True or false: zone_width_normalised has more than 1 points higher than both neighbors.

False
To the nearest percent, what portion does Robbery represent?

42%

* * *

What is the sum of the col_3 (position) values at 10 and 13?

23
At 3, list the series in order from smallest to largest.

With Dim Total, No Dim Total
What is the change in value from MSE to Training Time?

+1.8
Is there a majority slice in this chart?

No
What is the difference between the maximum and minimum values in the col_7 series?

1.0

Written task:
Pull out every line of the records above that contains the string "series", matching uppercase and lowercase exactly.

Task solution:
At 3, list the series in order from smallest to largest.
What is the difference between the maximum and minimum values in the col_7 series?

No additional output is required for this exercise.